In the poor Panama City neighborhood of El Chorrillo, the wounds of the 1989 US invasion are still written on the walls.
“Do you see this? This remains as a memory of the shots fired,” El Chorrillo resident Efrain Guerrero said. He points to the bullet hole left in the wall from the invasion, down the street from his house. Guerrero has dedicated recent years to telling the story of El Chorrillo’s past.
“Right here. There was a downed helicopter,” he said.
Overnight on Dec. 20, 1989, nearly 30,000 US soldiers attacked positions across Panama. The neighborhood of El Chorrillo was ground zero.
One video, shot by a US soldier during the invasion, shows flames engulfing homes as planes and helicopters fly overhead. El Chorrillo surrounded the main military barracks for the Panama Defense Forces. When US soldiers attacked, they leveled entire city blocks.
University of Panama professor Olmedo Beluche wrote one of the first books about the invasion and its toll. He said 20,000 people lost their homes.
“It looked like Gaza today,” he said. “Officially, 560 were killed. There may have been a few more. The Red Cross saw 2,000 people wounded.”
Resident Omar Gonzalez today holds youth activities in a park where the Panamanian military barracks once stood. He said he was 12 years old the day the US invaded. His family had decorated their Christmas tree earlier that day.
“We watched out the window, and we could see the bombing,” he said. “The wooden houses on this side of the barracks lit on fire, and we watched several innocent people die there.”
Many were buried in mass graves.
US troops captured Panamanian leader Manuel Noriega and took him back to the United States, where he was imprisoned on drug trafficking charges. Then the US installed a puppet government in Panama.
Noriega was a polarizing figure.
Many Panamanians celebrated his removal. Earlier that year, he had refused to recognize elections that would have removed him from power.
But the invasion was different story.
Since 2016, the Dec. 20 Commission has been charged with identifying and confirming the dead and disappeared. José Luis Sosa overseas the commission. He goes through the archives — rows of files on the invasion and the victims.
The World asked him why it took the Panamanian government 27 years to launch a commission to investigate the invasion and its aftermath.
“I have always felt that there was a certain fear of bothering the United States with an investigation into the invasion,” he said. “Fortunately, we’ve matured, and we have made progress.”
But his is not the only investigation.

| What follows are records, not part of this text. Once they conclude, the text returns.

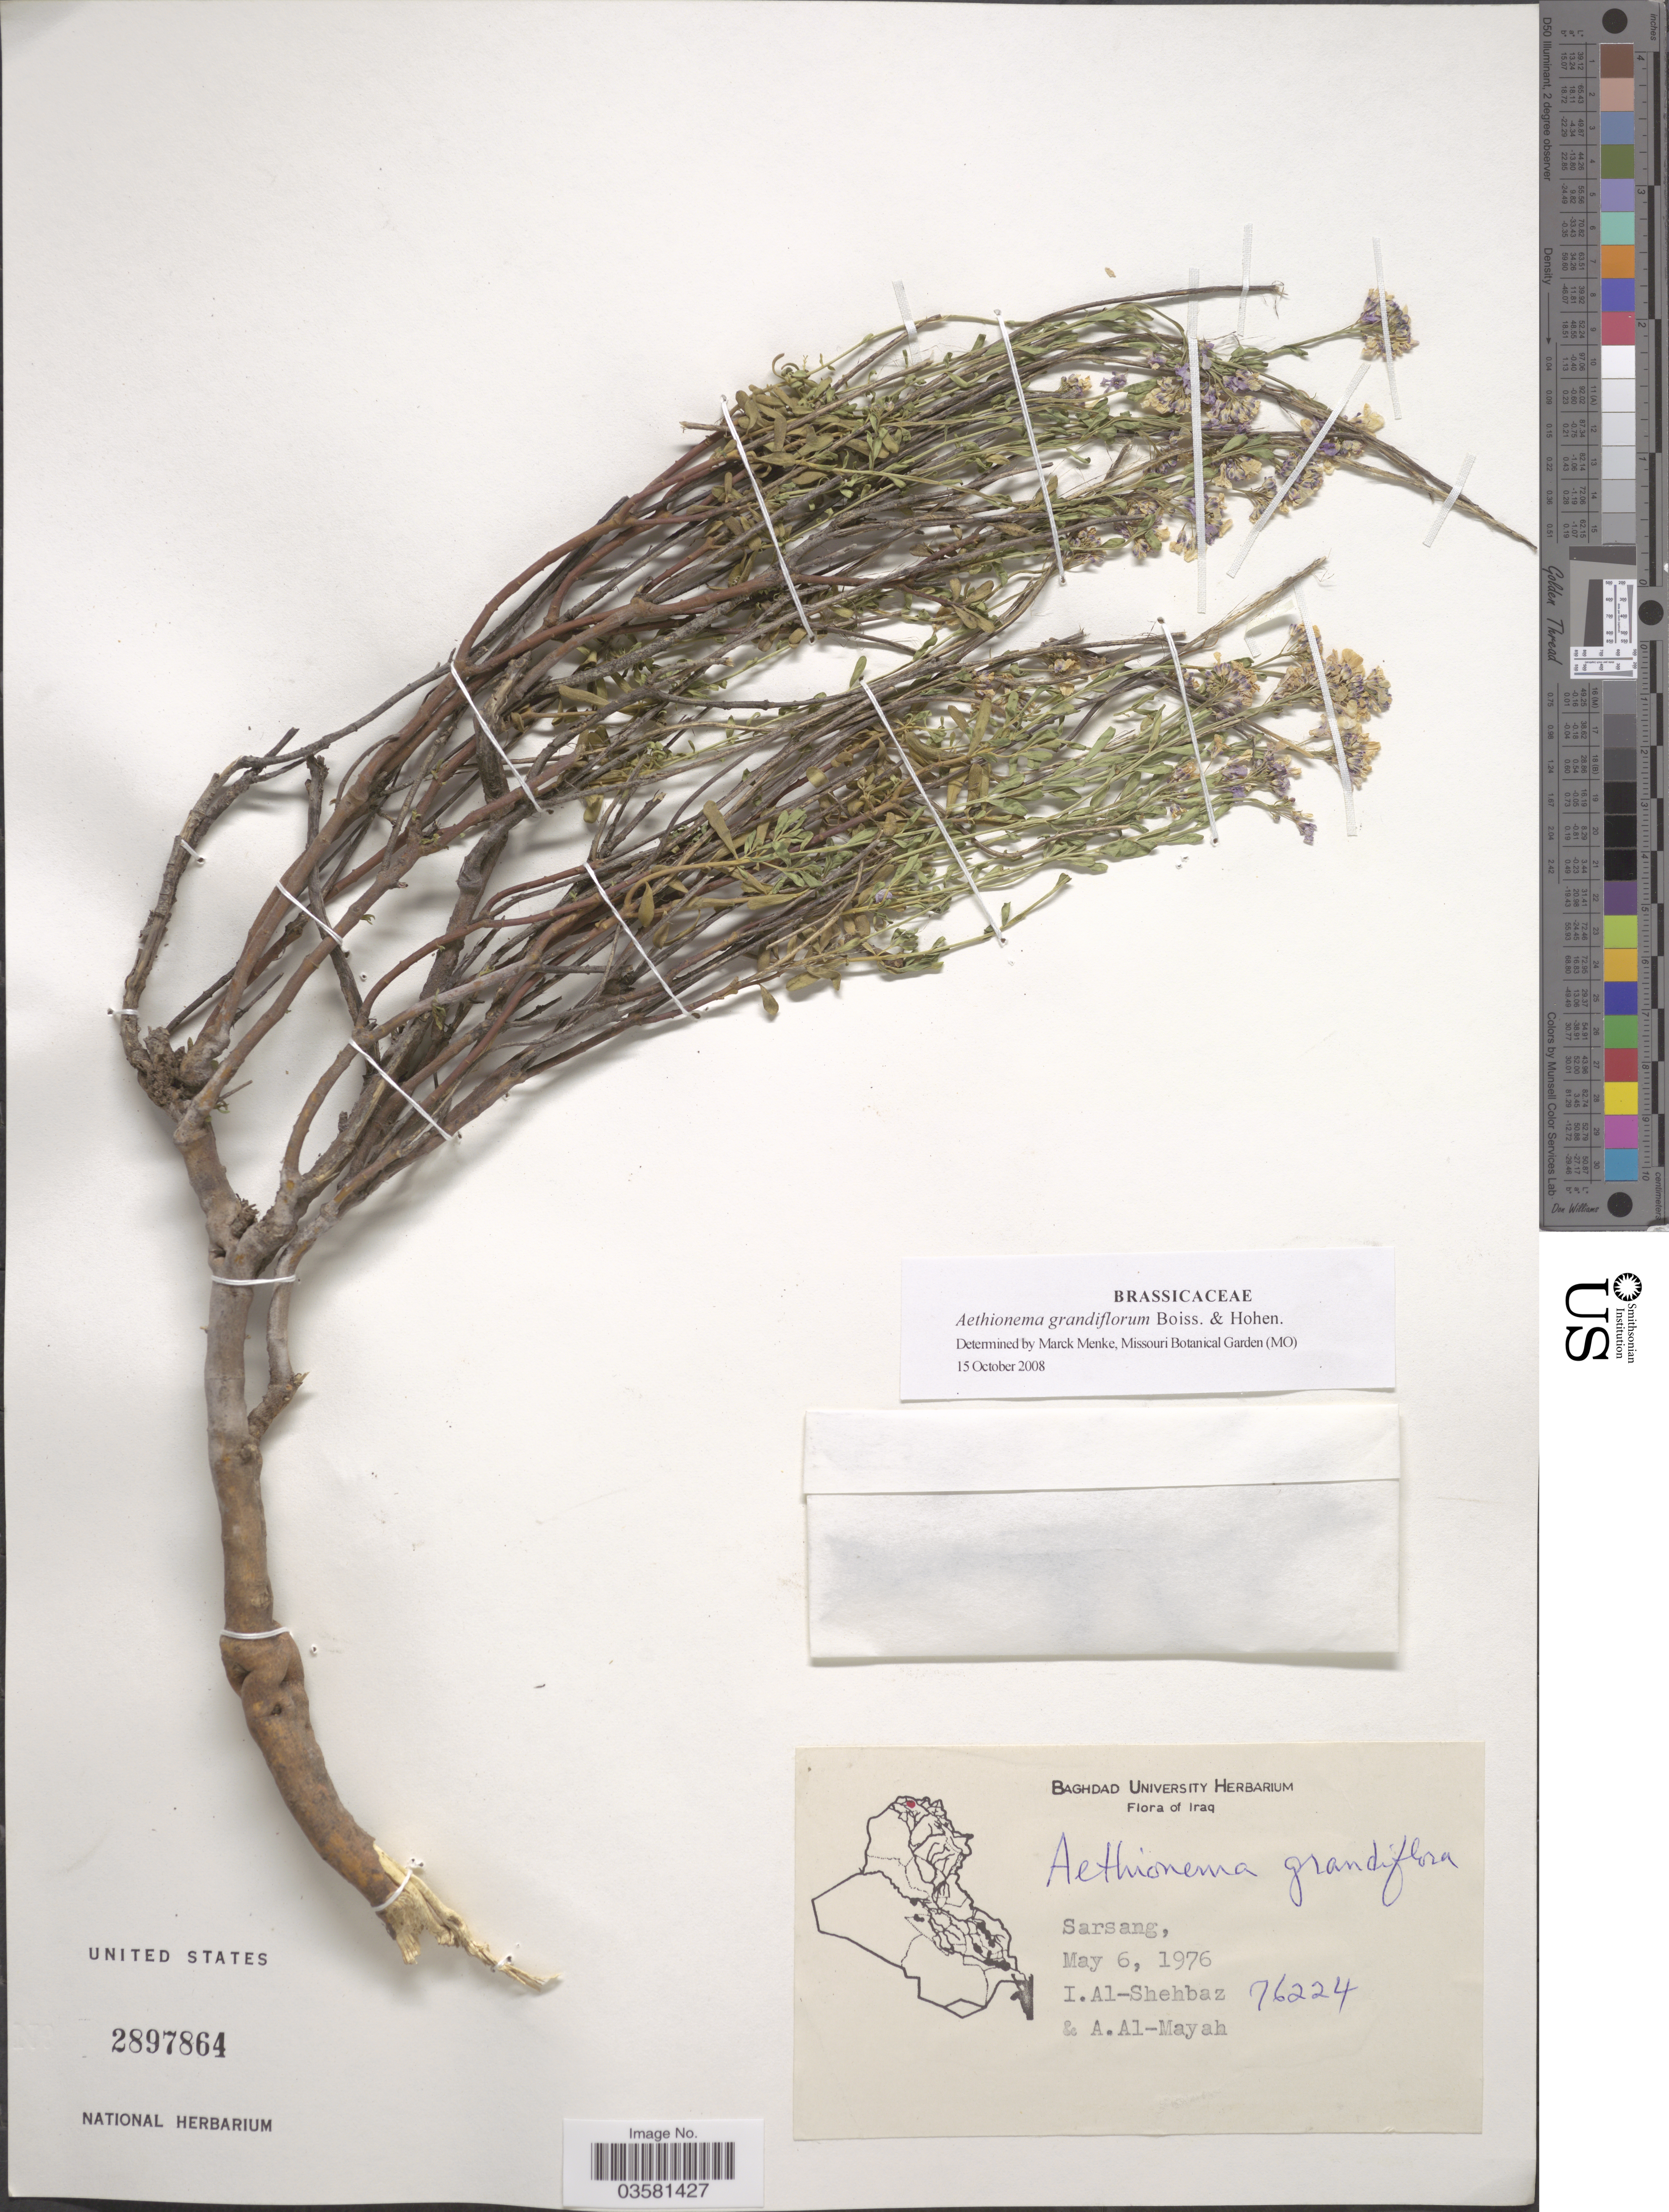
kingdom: Plantae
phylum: Tracheophyta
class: Magnoliopsida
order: Brassicales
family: Brassicaceae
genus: Aethionema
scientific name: Aethionema grandiflorum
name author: Boiss. & Hohen.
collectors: I. Al-Shehbaz & A. Al-Mayah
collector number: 76224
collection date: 1976-05-06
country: Iraq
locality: Sarsang.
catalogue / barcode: US 2897864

Only months after the US attack, young lawyer Gilma Camargo launched a case against the United States before the Inter-American Commission on Human Rights. It took nearly three decades, but in 2018, that commission finally ruled that the US was responsible.

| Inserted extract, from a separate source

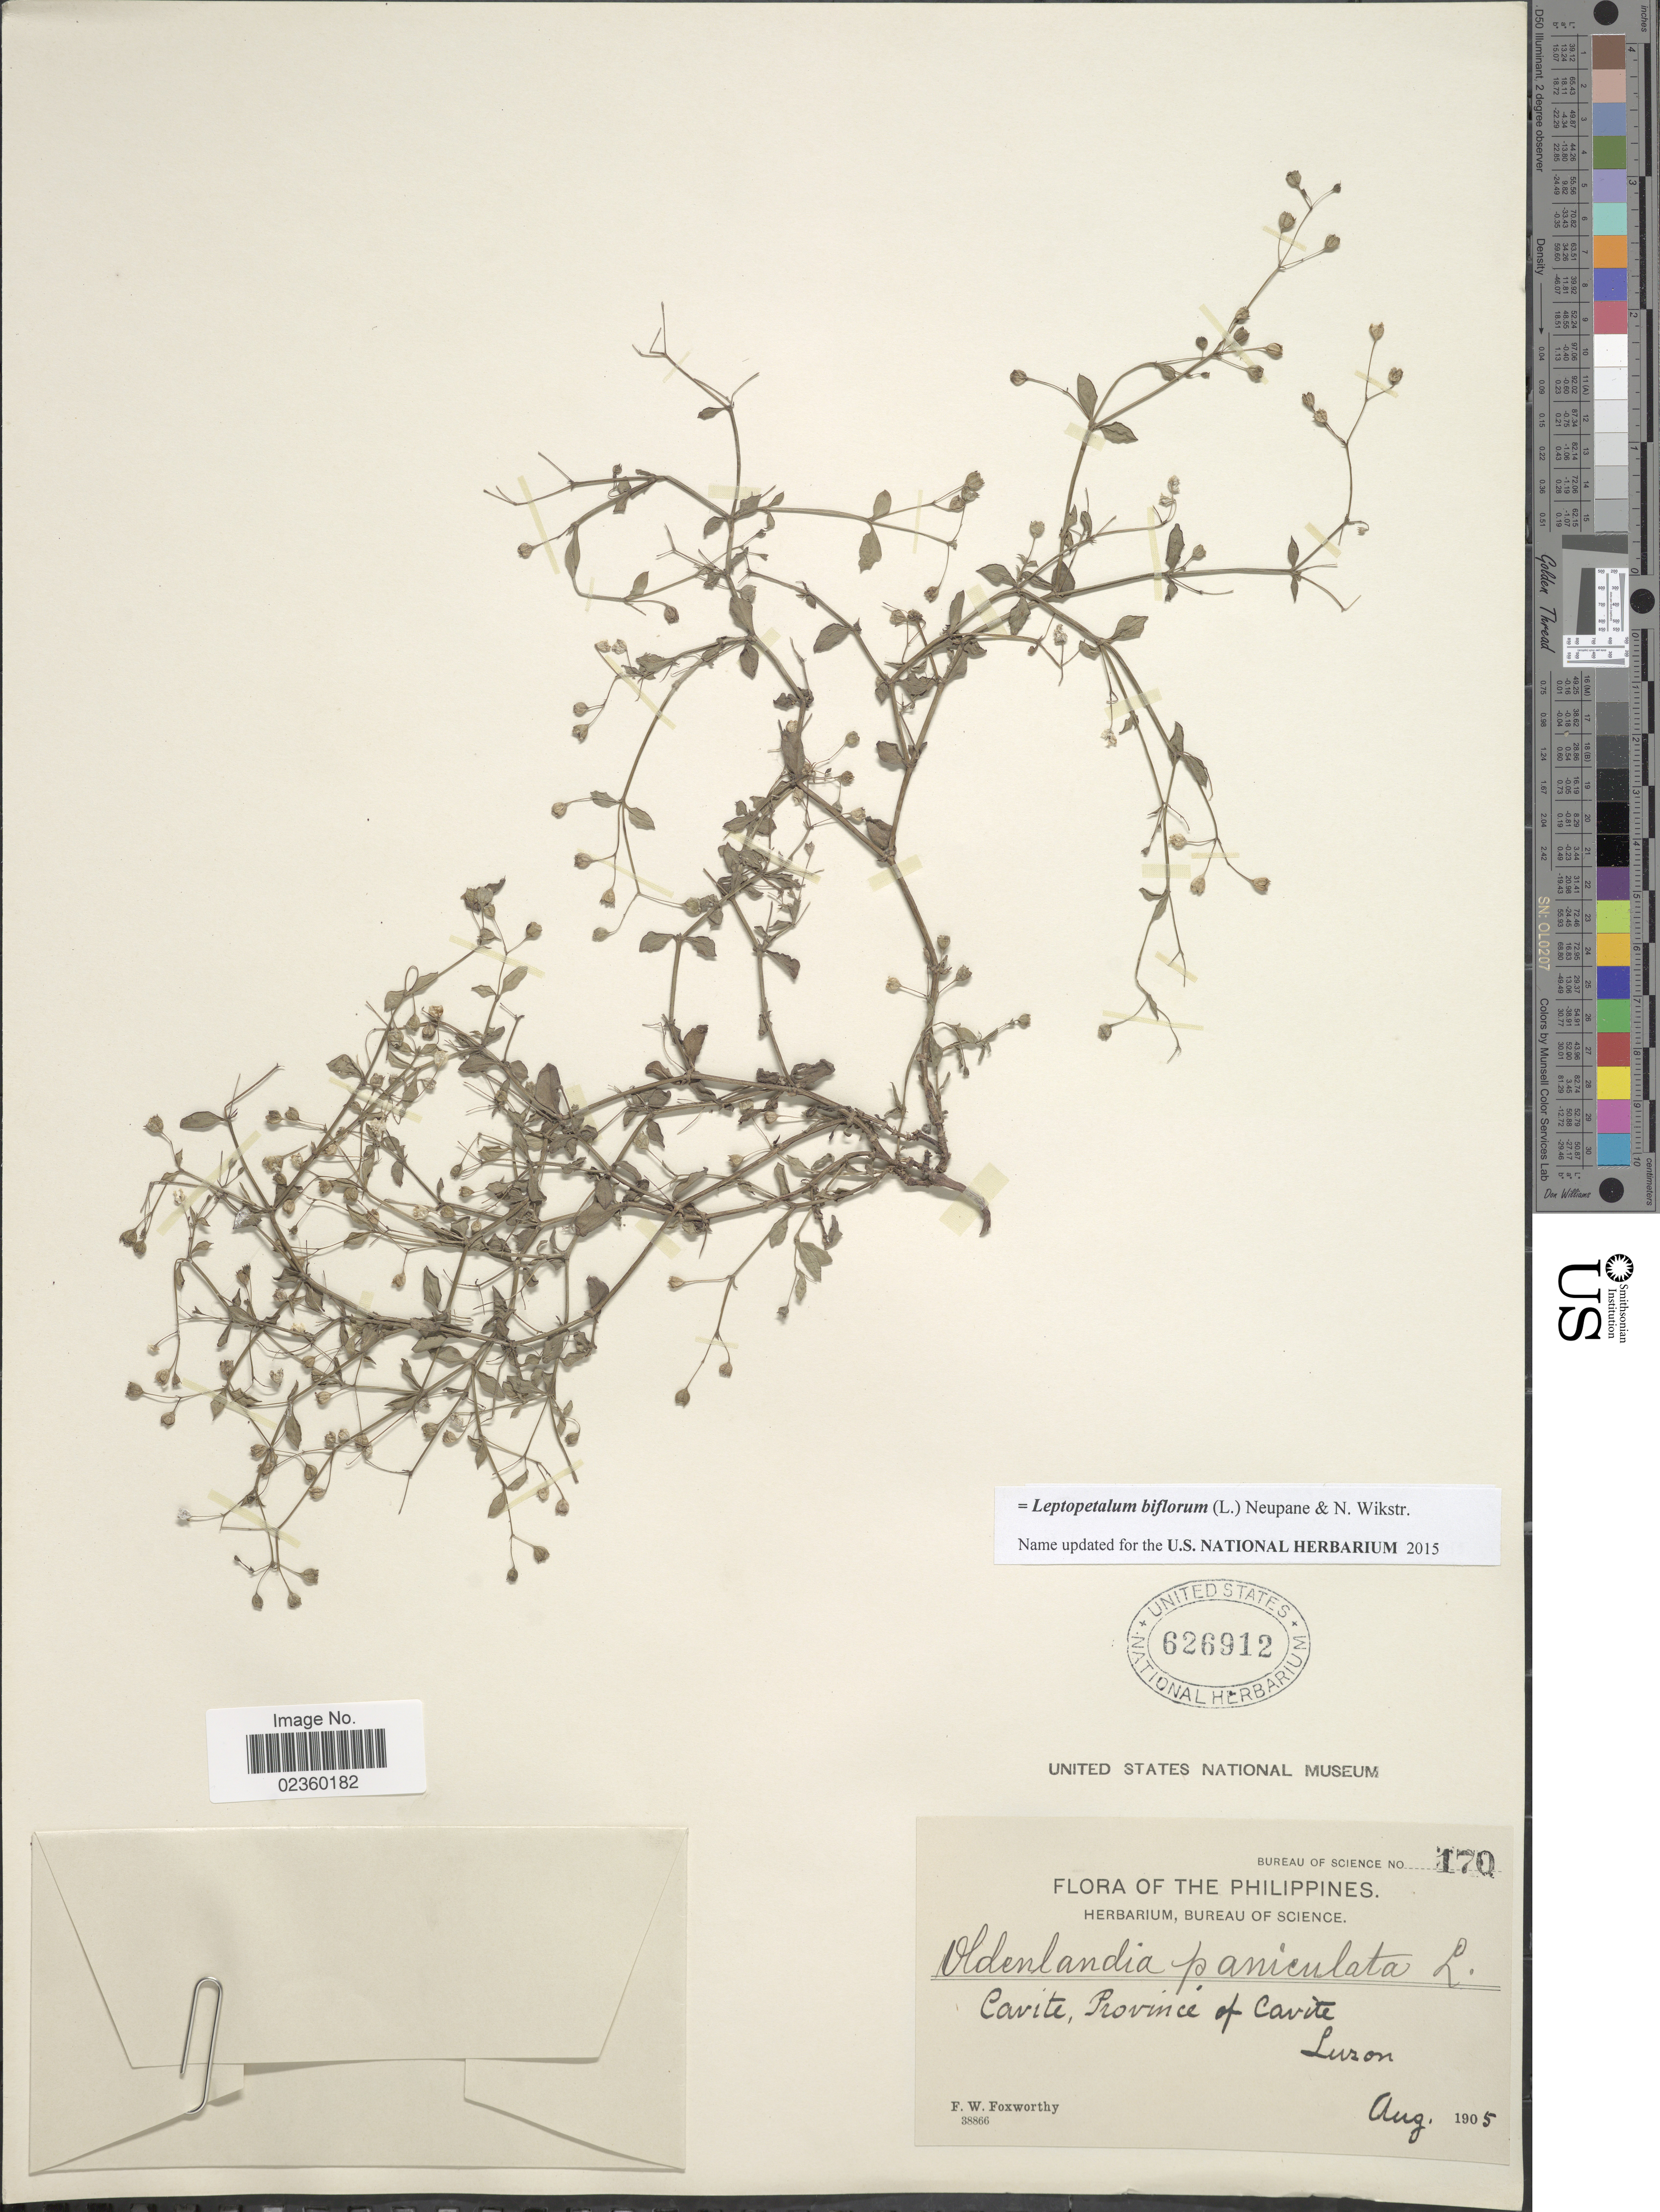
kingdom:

“The decision is marvelous because it recognizes this territorial responsibility of the US,” Camargo said. “It gives compensation, monetary compensation, for deaths and injuries, for food, for vehicles, and I keep on saying from the first dead man to the last plate they broke in Panama is covered.”
The ruling set a precedent. It was the first time victims from one country had brought the government of another before the commission and won. But the decision was non-binding. In other words, the United States has ignored it and not paid a dime.
Panamanians say they cannot just ignore the past.
Camargo said the invasion destroyed the country, and its legacy is still felt today.
“It’s everything that we live in now … the corruption, the weakened institutions, the financial mess that we are in with people not getting paid well and not getting healthcare,” she said.
Marches are held yearly on Dec. 20 to remember the victims and demand justice.
Pedro Silva is one of the march organizers. He’s a filmmaker who was 8 years old when the US bombs fell.
“We survived the invasion. But others died,” he said. “Our work is important so that when you meet someone who didn’t experience the invasion, you can say with clarity that this was an act of cruelty, an act of war. We cannot let this be forgotten.”
Last year, Panama finally declared Dec. 20 an annual day of national mourning. It doesn’t change history or bring back the dead, but it’s a sign of the country’s slow steps toward honoring the victims and ensuring that the past is not forgotten.